- [GIVEN PASSAGE]:
# Trail ride on Rusty



## txgirl (Jul 9, 2010)

Love the spots on the ears! What a good ride.


----------



## egrogan (Jun 1, 2011)

Loved riding along. Nice job getting Rusty back with you when he was getting too enthusiastic! I don't think I would ever get tired of looking at those symmetrical dots, even when we were having a "discussion"









It looks like we ride in a very similar landscape. Wish you were closer, I am really craving a buddy to ride with!


----------



## tinyliny (Oct 31, 2009)

Great job! It can be scary out in a big open space with a horse that decides to run! It can also be thrilling. 

Rusty is so nice, so cute. I'm envious.


----------



## pasomountain (Dec 19, 2018)

How cool! It's neat to see where other people ride like that. And Rusty does have the cutest ears.


----------



## whisperbaby22 (Jan 25, 2013)

Such pretty country.


----------



## Kalraii (Jul 28, 2015)

Wow can't believe the difference without the SNOW as if it can't actually be the same place!!!! Man what a great little ride. You see that field you lost control I just WISH I had somewhere like that. I'd throw the reins away and be like TAKEEEEEEEEE ME SOMEEEEEEEEWHEREEEEEEEEEE FASSSSSSSSSSSSSST!!! But nope, dodging dog walkers and push chairs is my current life  Keep recording and adding onto it. Now you have a trailer I'm guessing when you get spare time you can go on an adventure outside? ^>^


----------



## LoriF (Apr 3, 2015)

Nice ride, thanks for taking us with you. I want a go pro!!!


----------



## Chevaux (Jun 27, 2012)

- [QUESTIONS]:
1/ Can you quote the trail ride thread word for word, between "Great job! It" and "the cutest ears.", inclusive?
2/ Would you print the joint coordinate listing below line for line, leaving the pictures out?

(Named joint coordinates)
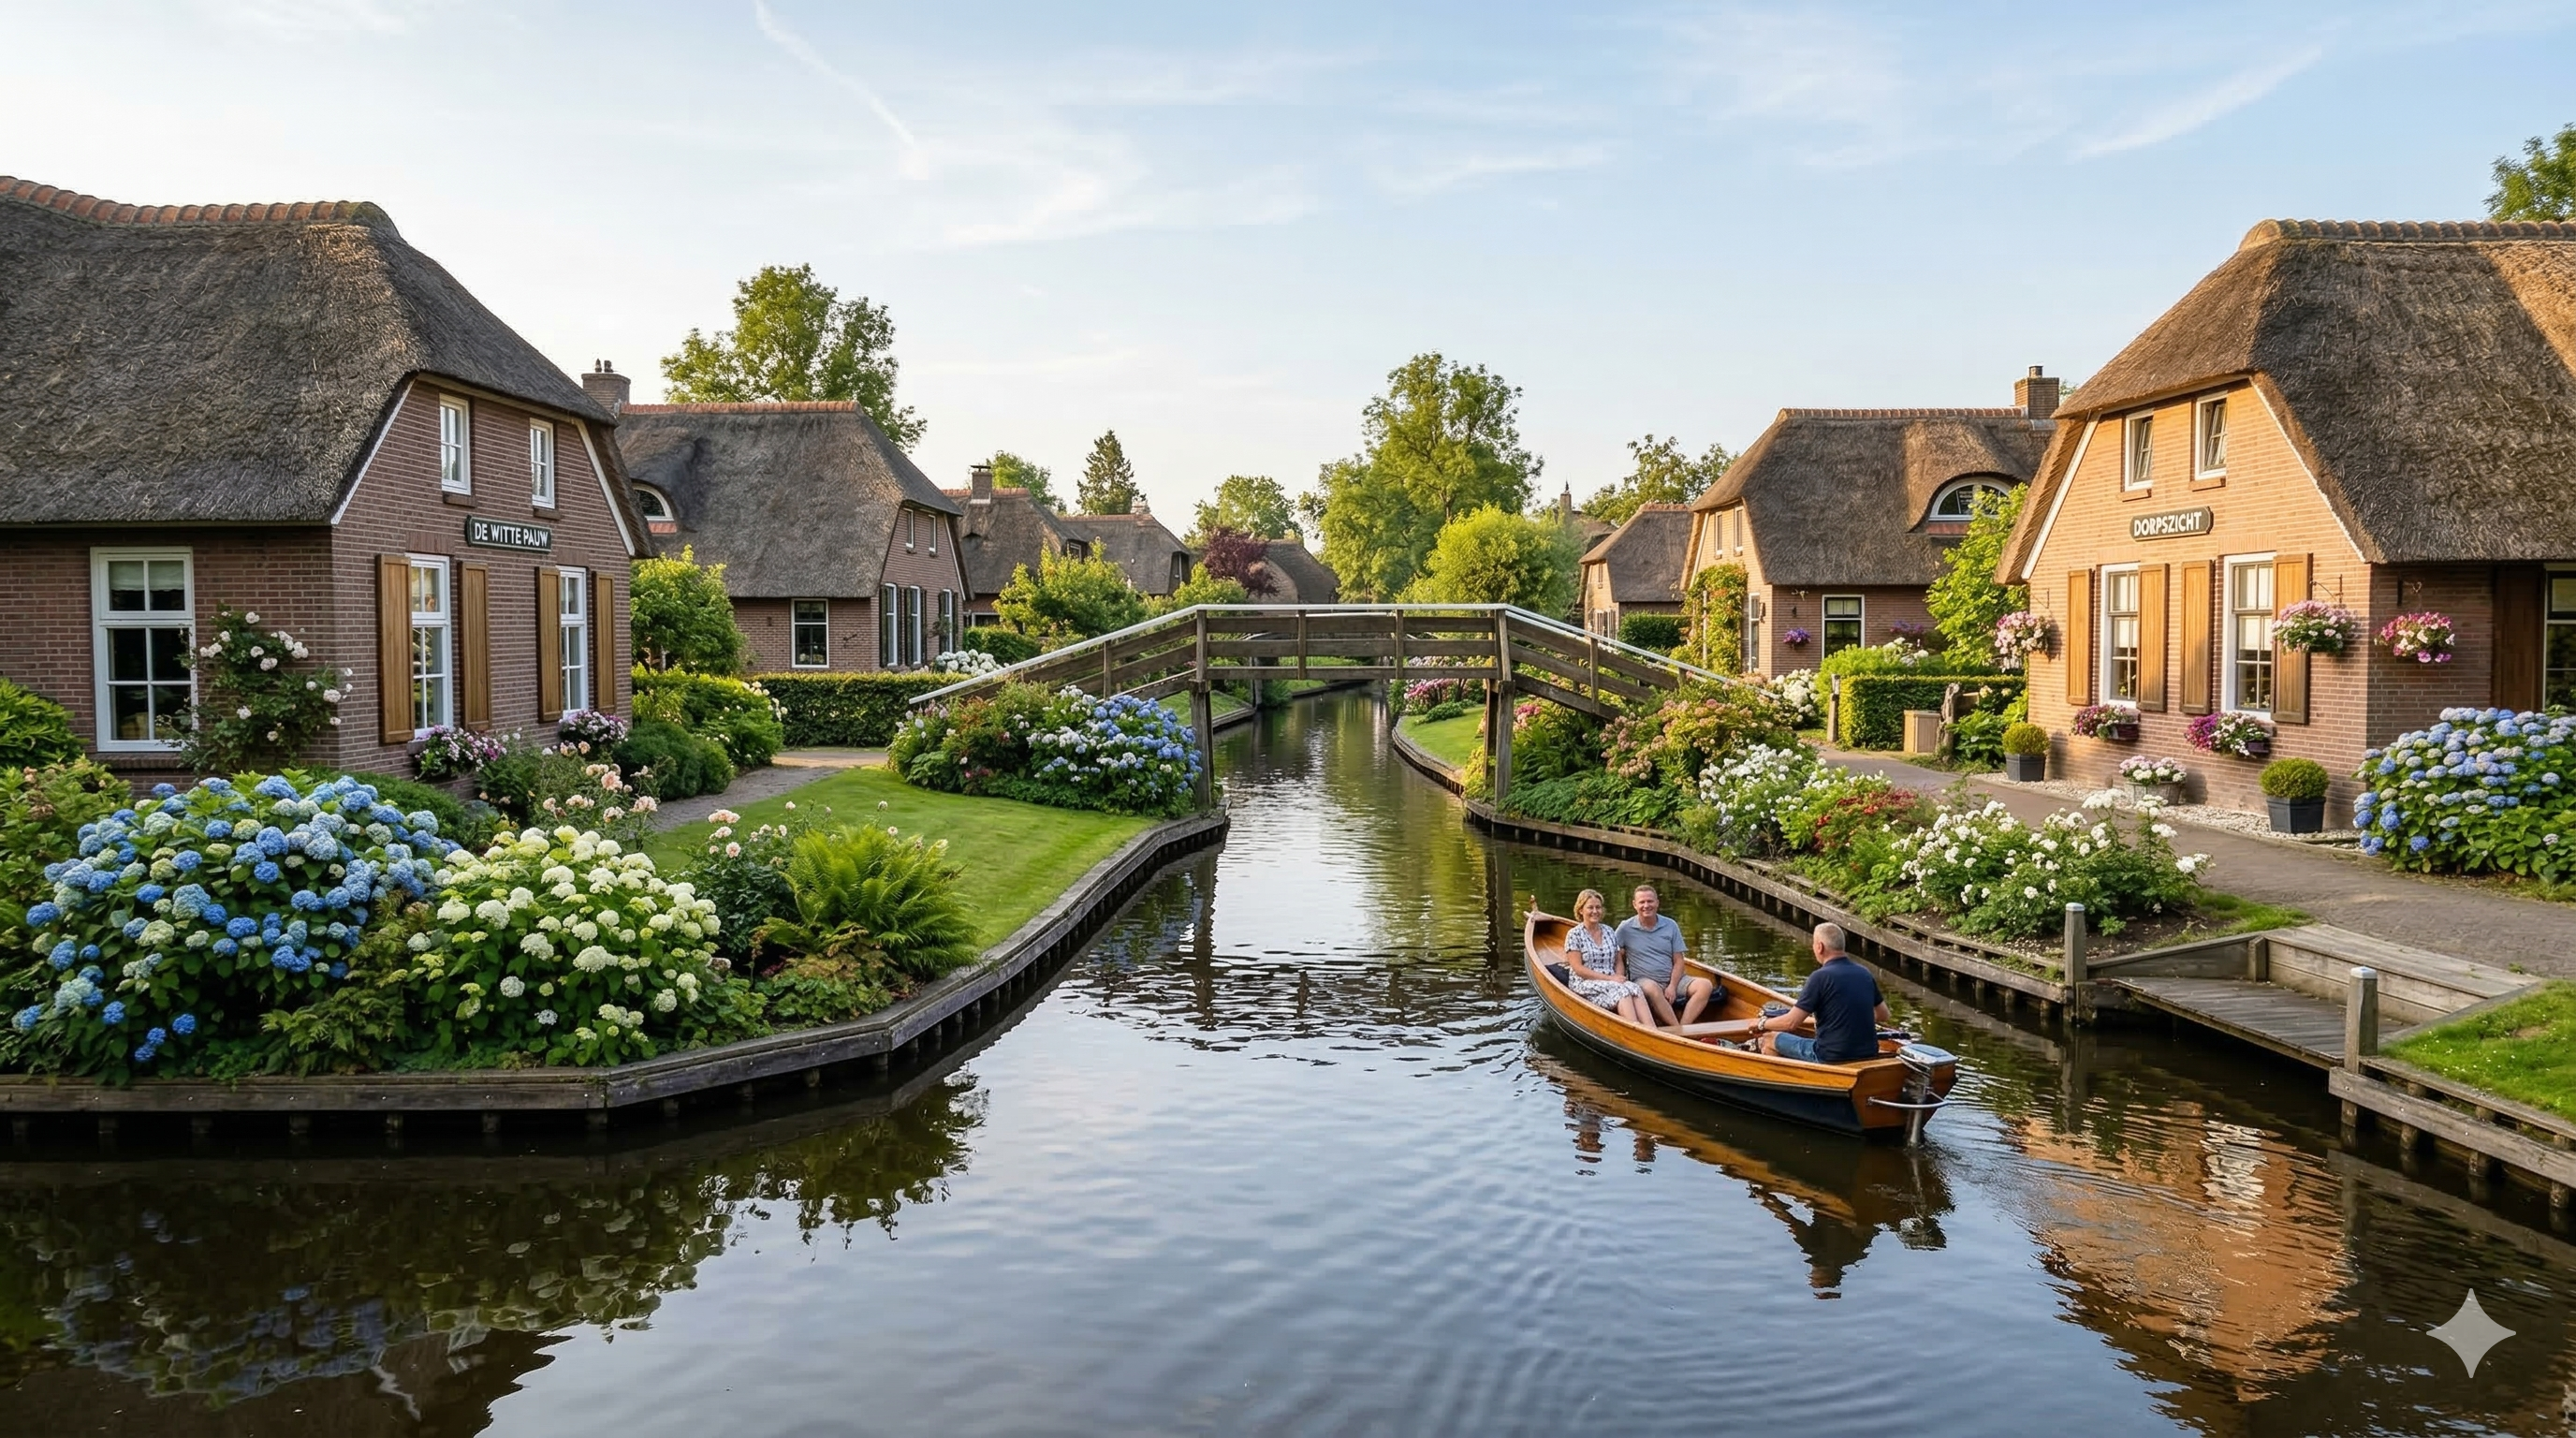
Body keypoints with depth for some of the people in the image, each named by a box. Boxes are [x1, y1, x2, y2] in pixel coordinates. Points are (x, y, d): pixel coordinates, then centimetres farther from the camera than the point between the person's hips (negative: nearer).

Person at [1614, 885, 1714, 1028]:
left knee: (1705, 986, -21)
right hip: (1643, 980, -4)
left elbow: (1678, 961, 7)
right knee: (1652, 988, -39)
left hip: (1673, 979, 4)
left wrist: (1672, 987, -8)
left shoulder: (1670, 926, 9)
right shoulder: (1626, 928, 3)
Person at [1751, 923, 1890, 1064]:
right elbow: (1883, 1015, 16)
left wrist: (1761, 1024, 4)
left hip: (1832, 1057, -7)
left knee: (1769, 1039, 10)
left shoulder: (1820, 977, -15)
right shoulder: (1864, 974, 3)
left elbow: (1791, 1023, -14)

- [EXPECTED OUTPUTS]:
1/
Great job! It can be scary out in a big open space with a horse that decides to run! It can also be thrilling. 

Rusty is so nice, so cute. I'm envious.


----------



## pasomountain (Dec 19, 2018)

How cool! It's neat to see where other people ride like that. And Rusty does have the cutest ears.

2/
Body keypoints with depth for some of the people in the image, each named by a box. Boxes are [x1, y1, x2, y2] in pixel coordinates. Points are (x, y, d): pixel coordinates, then centimetres farther from the camera than the point between the person's hips (negative: nearer).

Person at [1614, 885, 1714, 1028]:
left knee: (1705, 986, -21)
right hip: (1643, 980, -4)
left elbow: (1678, 961, 7)
right knee: (1652, 988, -39)
left hip: (1673, 979, 4)
left wrist: (1672, 987, -8)
left shoulder: (1670, 926, 9)
right shoulder: (1626, 928, 3)
Person at [1751, 923, 1890, 1064]:
right elbow: (1883, 1015, 16)
left wrist: (1761, 1024, 4)
left hip: (1832, 1057, -7)
left knee: (1769, 1039, 10)
left shoulder: (1820, 977, -15)
right shoulder: (1864, 974, 3)
left elbow: (1791, 1023, -14)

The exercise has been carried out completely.